:: WHAT TO DO ::
With the pictures removed, write out the full listing below exactly.

━━ RECORDS FOR PROCESSING

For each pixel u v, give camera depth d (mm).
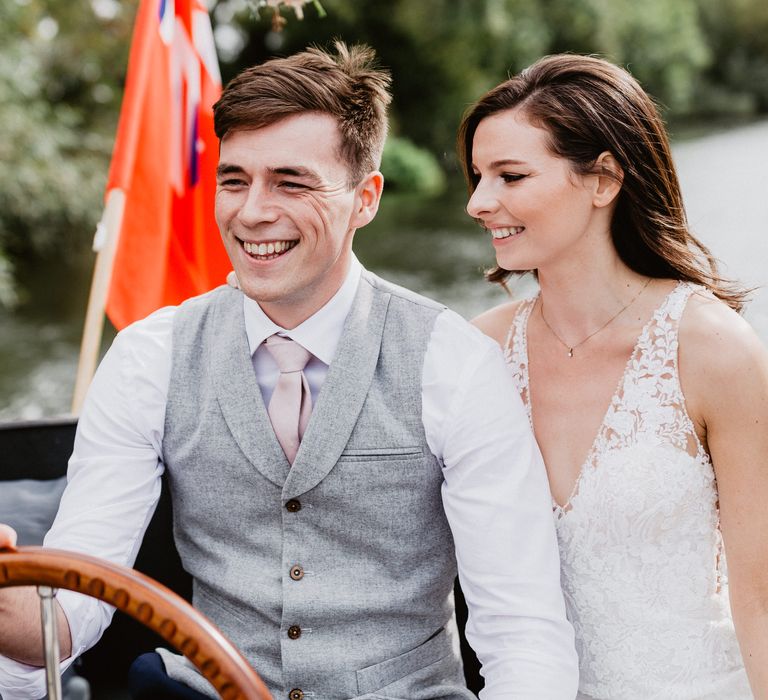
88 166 10430
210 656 931
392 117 17156
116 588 950
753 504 1478
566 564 1551
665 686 1515
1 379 7477
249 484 1406
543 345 1642
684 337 1511
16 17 9875
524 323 1679
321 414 1393
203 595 1483
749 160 13406
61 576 959
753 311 5645
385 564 1429
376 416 1407
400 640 1424
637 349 1541
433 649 1459
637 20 19344
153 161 2285
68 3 11938
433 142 17453
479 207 1508
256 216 1342
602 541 1513
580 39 17406
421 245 11336
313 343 1421
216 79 2352
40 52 11469
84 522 1422
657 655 1514
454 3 16281
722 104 23766
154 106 2281
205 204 2361
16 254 10359
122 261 2281
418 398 1421
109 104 12328
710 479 1520
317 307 1421
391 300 1487
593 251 1546
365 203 1464
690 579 1513
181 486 1458
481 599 1400
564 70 1497
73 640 1317
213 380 1435
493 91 1527
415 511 1424
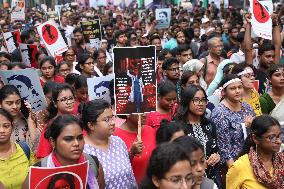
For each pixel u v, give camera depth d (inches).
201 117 227.0
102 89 269.1
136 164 204.2
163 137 179.8
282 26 481.1
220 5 1138.0
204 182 158.1
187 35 589.0
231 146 233.0
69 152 160.2
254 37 454.6
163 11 732.0
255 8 369.4
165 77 332.5
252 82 269.1
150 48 209.3
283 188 177.2
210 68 360.5
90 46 544.1
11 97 221.5
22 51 453.1
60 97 235.6
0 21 812.0
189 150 144.8
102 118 183.9
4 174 185.3
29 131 235.3
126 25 887.7
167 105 245.8
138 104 209.3
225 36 606.9
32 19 1055.6
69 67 371.6
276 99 265.3
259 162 177.3
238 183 178.9
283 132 207.8
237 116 236.2
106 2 1542.8
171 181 129.0
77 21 892.6
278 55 379.2
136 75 209.5
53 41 452.4
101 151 184.9
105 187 180.2
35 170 151.3
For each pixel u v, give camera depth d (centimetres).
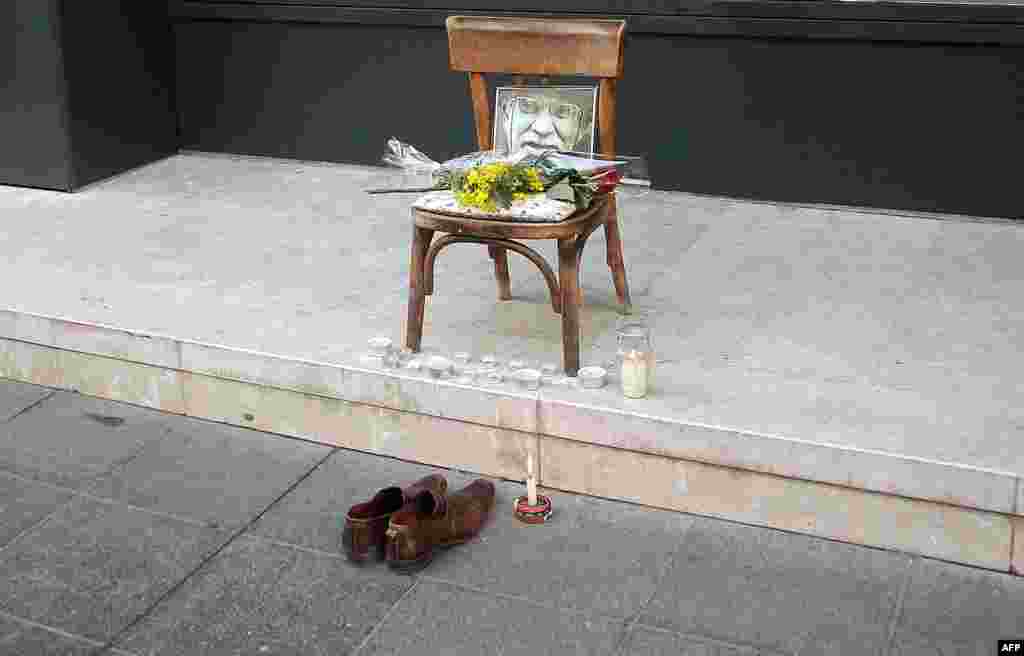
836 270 399
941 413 304
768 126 450
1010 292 378
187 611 277
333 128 516
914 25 419
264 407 351
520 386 321
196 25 523
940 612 268
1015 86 417
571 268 321
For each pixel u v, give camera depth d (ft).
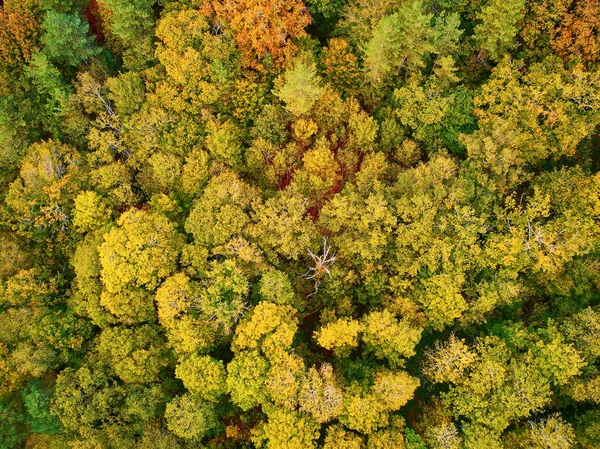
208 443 128.88
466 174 133.80
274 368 113.39
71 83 164.14
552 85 138.41
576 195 130.62
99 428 119.44
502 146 131.54
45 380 130.31
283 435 109.29
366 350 130.72
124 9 145.79
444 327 138.82
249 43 152.87
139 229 126.82
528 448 114.32
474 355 118.32
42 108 158.30
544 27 150.10
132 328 127.24
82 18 172.45
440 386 137.59
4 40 152.56
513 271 123.54
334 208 135.54
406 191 135.13
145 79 159.53
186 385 117.08
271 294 123.03
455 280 120.78
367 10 151.12
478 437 114.21
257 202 134.51
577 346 117.70
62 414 120.16
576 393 114.62
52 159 147.23
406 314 127.54
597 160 152.25
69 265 151.43
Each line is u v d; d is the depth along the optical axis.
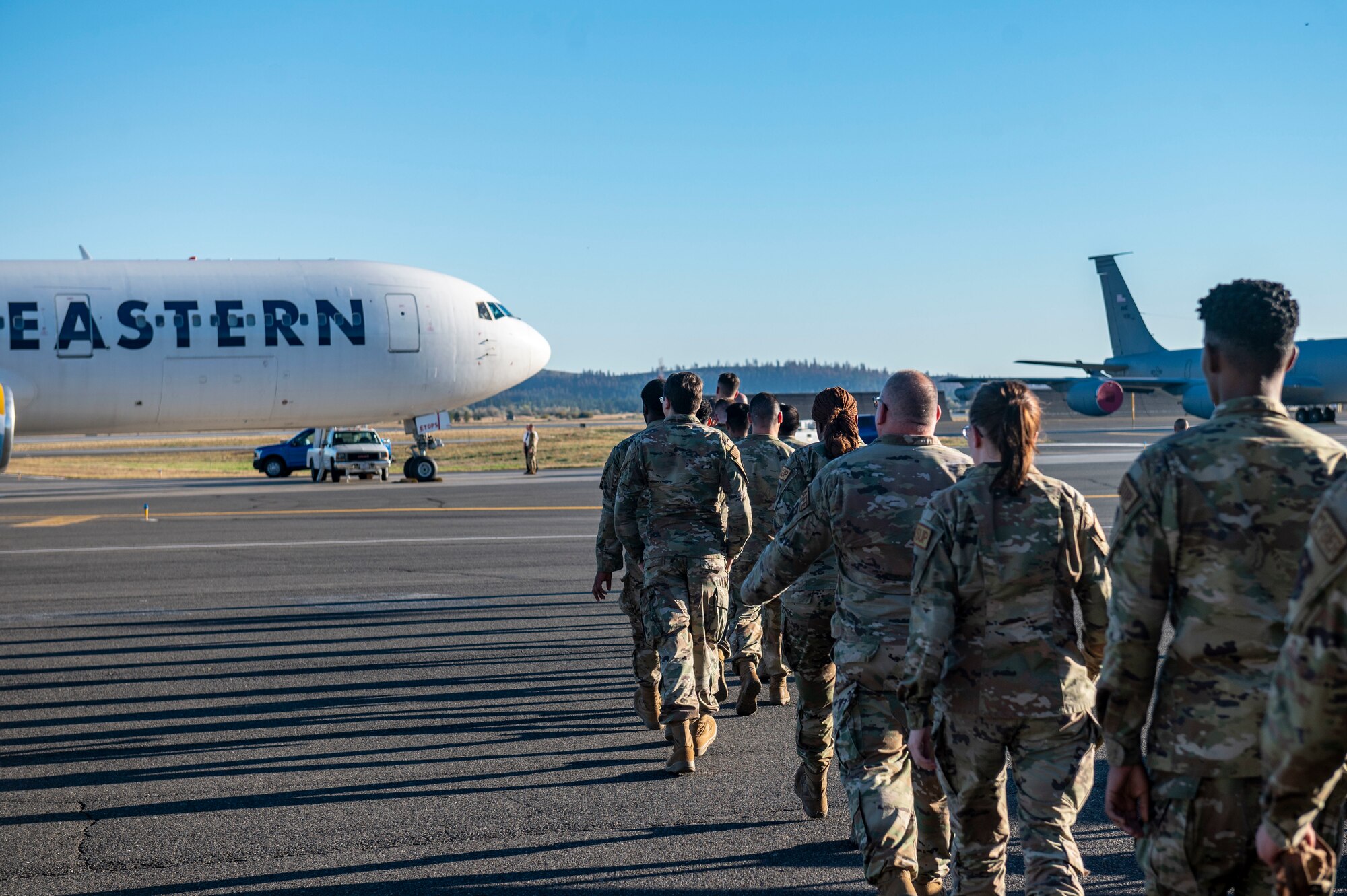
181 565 14.30
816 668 5.05
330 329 30.22
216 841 5.03
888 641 3.95
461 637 9.78
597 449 55.81
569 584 12.70
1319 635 2.18
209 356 28.97
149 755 6.37
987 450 3.54
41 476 41.41
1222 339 2.84
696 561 6.11
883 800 3.86
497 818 5.33
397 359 31.22
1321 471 2.73
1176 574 2.84
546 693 7.83
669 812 5.41
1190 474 2.79
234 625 10.33
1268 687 2.69
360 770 6.10
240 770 6.10
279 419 30.81
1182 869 2.80
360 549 16.03
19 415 27.78
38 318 27.34
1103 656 3.60
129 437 102.25
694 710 5.86
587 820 5.30
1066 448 42.06
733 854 4.85
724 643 7.63
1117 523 2.91
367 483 34.16
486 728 6.97
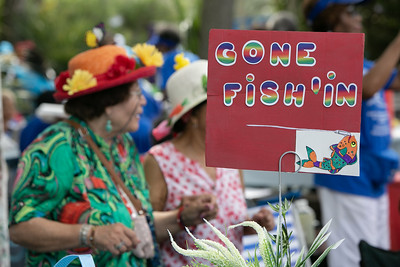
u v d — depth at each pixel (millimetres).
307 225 4379
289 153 2125
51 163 2762
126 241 2680
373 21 11945
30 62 10016
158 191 3320
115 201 2881
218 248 1899
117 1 25141
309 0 4398
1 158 3100
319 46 2098
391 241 4906
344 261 4695
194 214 3051
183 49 7828
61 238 2691
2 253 2998
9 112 5836
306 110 2111
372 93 4133
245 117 2146
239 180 3523
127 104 2945
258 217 3330
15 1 17797
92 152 2895
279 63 2121
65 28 19703
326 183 4746
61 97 2957
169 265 3277
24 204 2721
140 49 3047
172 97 3406
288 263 1936
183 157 3354
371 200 4637
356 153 2092
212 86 2154
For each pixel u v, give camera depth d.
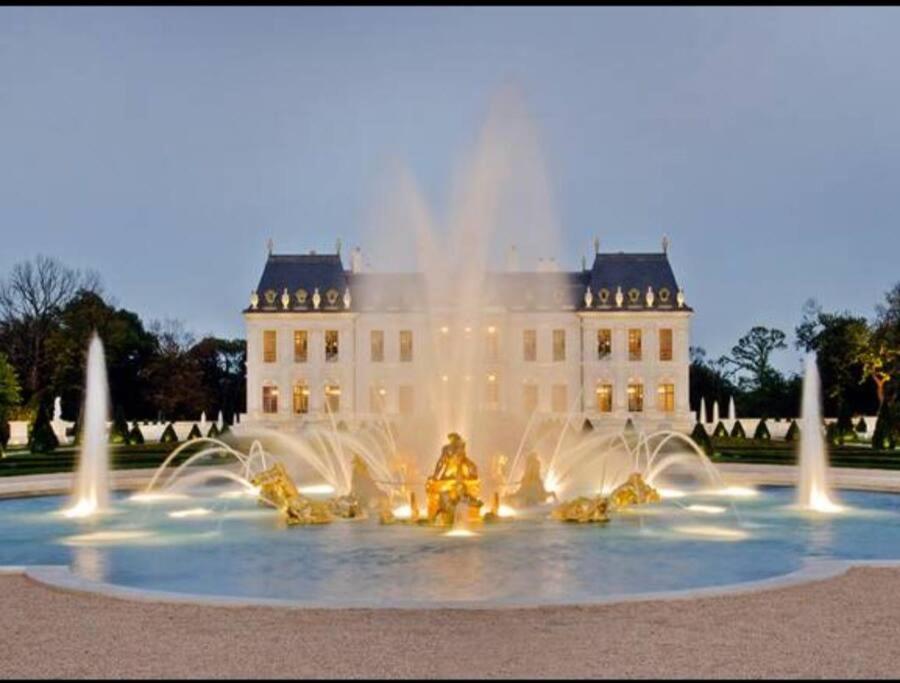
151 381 117.12
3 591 16.69
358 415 108.94
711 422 110.62
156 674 11.80
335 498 28.98
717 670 11.79
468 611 14.79
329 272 112.69
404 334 110.00
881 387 98.56
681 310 109.00
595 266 113.00
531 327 110.56
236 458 59.31
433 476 26.86
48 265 112.62
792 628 13.77
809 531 25.58
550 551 22.00
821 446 33.97
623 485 32.16
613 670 11.80
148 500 35.09
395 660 12.23
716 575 19.05
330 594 17.12
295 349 110.25
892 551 22.28
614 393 109.44
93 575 19.44
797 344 126.81
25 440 83.81
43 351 109.81
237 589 17.78
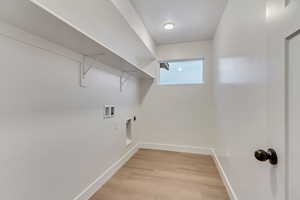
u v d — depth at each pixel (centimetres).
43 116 117
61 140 134
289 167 61
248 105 121
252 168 113
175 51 322
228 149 181
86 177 166
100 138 192
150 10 209
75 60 151
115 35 208
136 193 177
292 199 60
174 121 326
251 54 116
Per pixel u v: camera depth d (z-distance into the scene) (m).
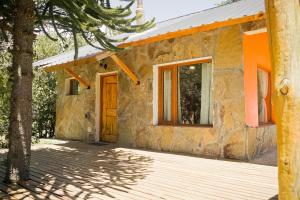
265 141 6.77
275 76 1.30
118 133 8.46
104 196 3.35
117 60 7.63
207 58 6.57
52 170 4.83
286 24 1.25
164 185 3.83
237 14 5.69
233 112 5.93
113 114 8.96
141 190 3.59
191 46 6.75
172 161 5.63
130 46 7.17
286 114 1.25
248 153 5.77
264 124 7.19
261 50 6.91
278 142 1.30
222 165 5.20
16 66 4.00
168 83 7.57
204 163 5.41
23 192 3.52
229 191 3.50
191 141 6.62
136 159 5.88
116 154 6.55
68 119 10.56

━━━━

:: EXERCISE RESULT ::
For each pixel u v, give camera depth d (mm).
88 166 10430
210 656 931
392 117 17156
116 588 950
753 504 1478
566 564 1551
665 686 1515
1 379 7477
249 484 1406
543 345 1642
684 337 1511
16 17 9875
524 323 1679
321 414 1393
203 595 1483
749 160 13406
61 576 959
753 311 5645
385 564 1429
376 416 1407
400 640 1424
637 349 1541
433 649 1459
637 20 19344
153 161 2285
68 3 11938
433 142 17453
479 207 1508
256 216 1342
602 541 1513
580 39 17406
421 245 11336
313 343 1421
216 79 2352
40 52 11469
84 522 1422
657 655 1514
454 3 16281
722 104 23766
154 106 2281
205 204 2361
16 254 10359
122 261 2281
418 398 1421
109 104 12328
710 479 1520
317 307 1421
391 300 1487
593 251 1546
365 203 1464
690 579 1513
181 486 1458
481 599 1400
564 70 1497
73 640 1317
213 380 1435
493 91 1527
415 511 1424
For each pixel u v, give camera depth d (inches).
201 117 227.0
102 89 269.1
136 164 204.2
163 137 179.8
282 26 481.1
220 5 1138.0
204 182 158.1
187 35 589.0
231 146 233.0
69 152 160.2
254 37 454.6
163 11 732.0
255 8 369.4
165 77 332.5
252 82 269.1
150 48 209.3
283 188 177.2
210 68 360.5
90 46 544.1
11 97 221.5
22 51 453.1
60 97 235.6
0 21 812.0
189 150 144.8
102 118 183.9
4 174 185.3
29 131 235.3
126 25 887.7
167 105 245.8
138 104 209.3
225 36 606.9
32 19 1055.6
69 67 371.6
276 99 265.3
259 162 177.3
238 183 178.9
283 132 207.8
237 116 236.2
106 2 1542.8
171 181 129.0
77 21 892.6
278 55 379.2
136 75 209.5
53 41 452.4
101 151 184.9
105 187 180.2
35 170 151.3
For each pixel u v, give camera depth d (centimetres).
836 270 399
941 413 304
768 126 450
1010 292 378
187 611 277
333 128 516
914 25 419
264 407 351
520 386 321
196 25 523
940 612 268
1015 86 417
571 268 321
For each pixel u v, give camera depth d (ft).
208 443 128.88
466 174 133.80
274 368 113.39
71 83 164.14
552 85 138.41
576 195 130.62
99 428 119.44
502 146 131.54
45 380 130.31
283 435 109.29
366 350 130.72
124 9 145.79
444 327 138.82
249 43 152.87
139 229 126.82
528 448 114.32
474 355 118.32
42 108 158.30
544 27 150.10
132 328 127.24
82 18 172.45
440 386 137.59
4 40 152.56
513 271 123.54
334 208 135.54
406 191 135.13
145 79 159.53
186 385 117.08
271 294 123.03
455 280 120.78
367 10 151.12
478 437 114.21
257 202 134.51
577 346 117.70
62 414 120.16
576 393 114.62
52 159 147.23
406 314 127.54
597 160 152.25
69 265 151.43
Each line is u v d; d is the depth along the optical axis.
181 565 14.30
816 668 5.05
330 329 30.22
216 841 5.03
888 641 3.95
461 637 9.78
597 449 55.81
569 584 12.70
1319 635 2.18
209 356 28.97
149 755 6.37
987 450 3.54
41 476 41.41
1222 339 2.84
696 561 6.11
883 800 3.86
497 818 5.33
397 359 31.22
1321 471 2.73
1176 574 2.84
546 693 7.83
669 812 5.41
1190 474 2.79
234 625 10.33
1268 687 2.69
360 770 6.10
240 770 6.10
279 419 30.81
1182 869 2.80
360 549 16.03
19 415 27.78
38 318 27.34
1103 656 3.60
129 437 102.25
694 710 5.86
587 820 5.30
1066 448 42.06
733 854 4.85
724 643 7.63
1117 523 2.91
367 483 34.16
486 728 6.97
u v d — depth at each pixel (millimetres).
307 225 4379
289 153 2125
51 163 2762
126 241 2680
373 21 11945
30 62 10016
158 191 3320
115 201 2881
218 248 1899
117 1 25141
309 0 4398
1 158 3100
319 46 2098
391 241 4906
344 261 4695
194 214 3051
183 49 7828
61 238 2691
2 253 2998
9 112 5836
306 110 2111
372 93 4133
245 117 2146
239 180 3523
127 104 2945
258 217 3330
15 1 17797
92 152 2895
279 63 2121
65 28 19703
326 183 4746
61 97 2957
169 265 3277
24 204 2721
140 49 3047
172 97 3406
288 263 1936
183 157 3354
371 200 4637
356 153 2092
212 86 2154
For each pixel u v, give camera depth d.
151 381 117.12
3 591 16.69
358 415 108.94
711 422 110.62
156 674 11.80
335 498 28.98
717 670 11.79
468 611 14.79
329 272 112.69
404 334 110.00
881 387 98.56
681 310 109.00
595 266 113.00
531 327 110.56
236 458 59.31
433 476 26.86
48 265 112.62
792 628 13.77
809 531 25.58
550 551 22.00
821 446 33.97
623 485 32.16
613 670 11.80
148 500 35.09
395 660 12.23
716 575 19.05
330 594 17.12
295 349 110.25
892 551 22.28
614 393 109.44
93 575 19.44
797 344 126.81
25 440 83.81
43 351 109.81
237 589 17.78
u v d — depth at each pixel (centimetres).
43 116 117
61 140 134
289 167 61
248 105 121
252 168 113
175 51 322
228 149 181
86 177 166
100 138 192
150 10 209
75 60 151
115 35 208
136 193 177
292 199 60
174 121 326
251 54 116
Per pixel u v: camera depth d (z-distance into the scene) (m).
265 141 6.77
275 76 1.30
118 133 8.46
104 196 3.35
117 60 7.63
207 58 6.57
52 170 4.83
286 24 1.25
164 185 3.83
237 14 5.69
233 112 5.93
113 114 8.96
141 190 3.59
191 46 6.75
172 161 5.63
130 46 7.17
286 114 1.25
248 153 5.77
264 124 7.19
261 50 6.91
278 142 1.30
222 165 5.20
16 66 4.00
168 83 7.57
204 163 5.41
23 192 3.52
229 191 3.50
191 141 6.62
136 159 5.88
116 154 6.55
68 119 10.56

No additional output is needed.